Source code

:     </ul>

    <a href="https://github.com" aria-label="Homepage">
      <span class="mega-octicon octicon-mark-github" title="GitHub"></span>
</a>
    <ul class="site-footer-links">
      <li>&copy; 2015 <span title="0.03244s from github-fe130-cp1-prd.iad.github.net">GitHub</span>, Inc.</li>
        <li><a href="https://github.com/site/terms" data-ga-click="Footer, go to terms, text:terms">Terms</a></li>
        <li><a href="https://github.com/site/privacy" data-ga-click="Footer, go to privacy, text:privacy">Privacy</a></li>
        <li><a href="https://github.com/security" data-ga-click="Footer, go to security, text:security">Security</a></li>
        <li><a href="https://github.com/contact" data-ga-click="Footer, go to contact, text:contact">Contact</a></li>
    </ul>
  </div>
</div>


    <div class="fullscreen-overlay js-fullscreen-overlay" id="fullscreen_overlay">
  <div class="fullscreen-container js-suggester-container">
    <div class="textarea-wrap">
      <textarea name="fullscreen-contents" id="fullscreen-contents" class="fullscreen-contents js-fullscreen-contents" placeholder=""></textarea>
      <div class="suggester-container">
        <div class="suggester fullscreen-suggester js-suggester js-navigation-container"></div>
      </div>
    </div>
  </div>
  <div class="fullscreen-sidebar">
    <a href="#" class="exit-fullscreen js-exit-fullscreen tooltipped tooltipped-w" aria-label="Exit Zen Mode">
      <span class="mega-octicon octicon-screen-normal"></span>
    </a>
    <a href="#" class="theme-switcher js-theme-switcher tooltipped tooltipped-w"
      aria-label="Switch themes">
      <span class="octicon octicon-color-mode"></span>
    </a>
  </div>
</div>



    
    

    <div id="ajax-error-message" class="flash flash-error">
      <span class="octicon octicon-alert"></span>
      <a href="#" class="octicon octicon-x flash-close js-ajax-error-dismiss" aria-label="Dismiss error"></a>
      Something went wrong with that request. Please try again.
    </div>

══════════════════════════════

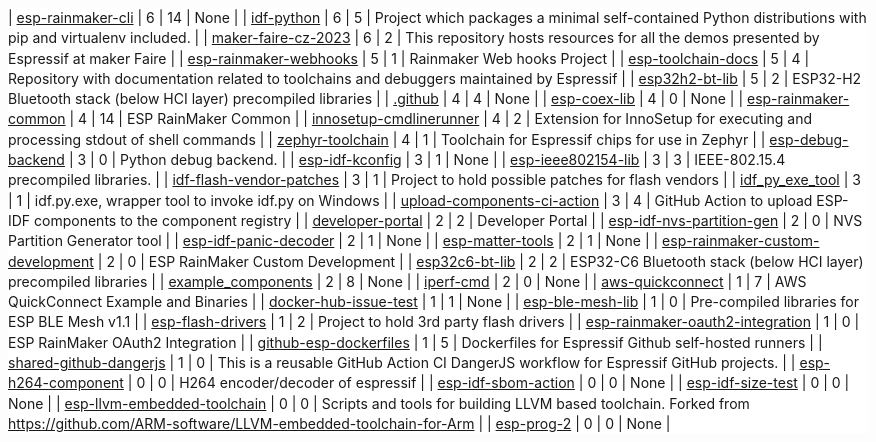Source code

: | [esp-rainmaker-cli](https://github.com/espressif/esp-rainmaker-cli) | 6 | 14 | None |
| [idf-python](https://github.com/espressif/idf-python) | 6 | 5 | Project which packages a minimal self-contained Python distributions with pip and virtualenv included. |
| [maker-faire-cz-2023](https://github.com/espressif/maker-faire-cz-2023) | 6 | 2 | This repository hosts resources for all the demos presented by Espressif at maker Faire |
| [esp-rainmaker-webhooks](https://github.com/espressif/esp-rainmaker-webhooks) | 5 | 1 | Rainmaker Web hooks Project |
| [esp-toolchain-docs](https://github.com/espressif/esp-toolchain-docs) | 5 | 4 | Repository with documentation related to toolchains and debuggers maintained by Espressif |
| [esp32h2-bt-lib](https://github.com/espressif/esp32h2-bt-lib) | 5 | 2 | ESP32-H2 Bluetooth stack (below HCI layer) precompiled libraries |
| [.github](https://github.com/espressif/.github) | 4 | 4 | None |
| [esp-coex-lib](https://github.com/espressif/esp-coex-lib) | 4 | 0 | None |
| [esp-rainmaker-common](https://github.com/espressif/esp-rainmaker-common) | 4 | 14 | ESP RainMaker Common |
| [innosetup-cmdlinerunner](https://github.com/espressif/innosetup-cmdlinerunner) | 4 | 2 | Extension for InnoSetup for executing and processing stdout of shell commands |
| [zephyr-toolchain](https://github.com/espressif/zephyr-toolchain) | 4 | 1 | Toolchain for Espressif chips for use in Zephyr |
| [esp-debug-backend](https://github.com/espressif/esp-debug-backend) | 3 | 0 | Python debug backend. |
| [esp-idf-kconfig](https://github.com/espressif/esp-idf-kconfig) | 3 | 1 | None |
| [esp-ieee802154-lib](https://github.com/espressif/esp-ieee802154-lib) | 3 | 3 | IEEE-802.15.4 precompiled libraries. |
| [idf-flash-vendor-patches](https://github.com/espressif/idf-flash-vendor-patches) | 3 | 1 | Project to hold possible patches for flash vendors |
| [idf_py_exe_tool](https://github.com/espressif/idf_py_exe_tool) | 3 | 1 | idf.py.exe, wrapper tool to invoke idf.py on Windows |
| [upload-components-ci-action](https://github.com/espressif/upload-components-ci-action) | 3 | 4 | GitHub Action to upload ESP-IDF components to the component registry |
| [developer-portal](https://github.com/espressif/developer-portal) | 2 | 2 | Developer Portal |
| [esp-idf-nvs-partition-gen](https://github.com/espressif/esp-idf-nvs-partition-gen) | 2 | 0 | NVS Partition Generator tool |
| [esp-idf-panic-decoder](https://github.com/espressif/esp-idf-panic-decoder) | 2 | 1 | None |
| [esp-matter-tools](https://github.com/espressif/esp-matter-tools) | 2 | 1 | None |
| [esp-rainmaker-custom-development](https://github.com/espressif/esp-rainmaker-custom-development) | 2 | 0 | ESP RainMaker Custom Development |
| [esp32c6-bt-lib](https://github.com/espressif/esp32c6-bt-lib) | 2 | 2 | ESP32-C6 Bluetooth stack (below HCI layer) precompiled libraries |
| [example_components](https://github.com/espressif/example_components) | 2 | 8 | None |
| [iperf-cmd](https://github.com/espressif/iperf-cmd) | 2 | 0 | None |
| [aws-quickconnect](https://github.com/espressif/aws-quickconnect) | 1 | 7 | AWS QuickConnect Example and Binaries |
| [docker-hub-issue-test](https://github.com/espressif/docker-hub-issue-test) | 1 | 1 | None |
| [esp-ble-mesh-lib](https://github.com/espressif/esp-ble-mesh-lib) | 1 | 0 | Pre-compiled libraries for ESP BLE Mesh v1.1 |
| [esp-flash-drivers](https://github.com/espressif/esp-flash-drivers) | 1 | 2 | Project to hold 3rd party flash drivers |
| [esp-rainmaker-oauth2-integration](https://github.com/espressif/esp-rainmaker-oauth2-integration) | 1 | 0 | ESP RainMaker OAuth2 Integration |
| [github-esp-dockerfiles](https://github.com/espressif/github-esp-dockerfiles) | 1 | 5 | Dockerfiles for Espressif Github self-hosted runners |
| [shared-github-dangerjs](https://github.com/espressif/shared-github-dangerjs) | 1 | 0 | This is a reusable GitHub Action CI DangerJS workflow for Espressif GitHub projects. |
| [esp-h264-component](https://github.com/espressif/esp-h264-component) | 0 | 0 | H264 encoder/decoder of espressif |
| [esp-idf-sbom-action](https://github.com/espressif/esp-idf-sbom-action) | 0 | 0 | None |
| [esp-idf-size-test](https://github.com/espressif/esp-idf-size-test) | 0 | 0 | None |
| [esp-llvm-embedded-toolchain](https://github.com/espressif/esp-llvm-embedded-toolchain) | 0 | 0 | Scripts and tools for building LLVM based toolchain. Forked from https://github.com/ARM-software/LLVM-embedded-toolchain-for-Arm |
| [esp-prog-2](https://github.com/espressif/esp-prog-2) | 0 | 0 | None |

══════════════════════════════

In the entries above, find each line with the word "from" and show it.

      <li>&copy; 2015 <span title="0.03244s from github-fe130-cp1-prd.iad.github.net">GitHub</span>, Inc.</li>
| [esp-llvm-embedded-toolchain](https://github.com/espressif/esp-llvm-embedded-toolchain) | 0 | 0 | Scripts and tools for building LLVM based toolchain. Forked from https://github.com/ARM-software/LLVM-embedded-toolchain-for-Arm |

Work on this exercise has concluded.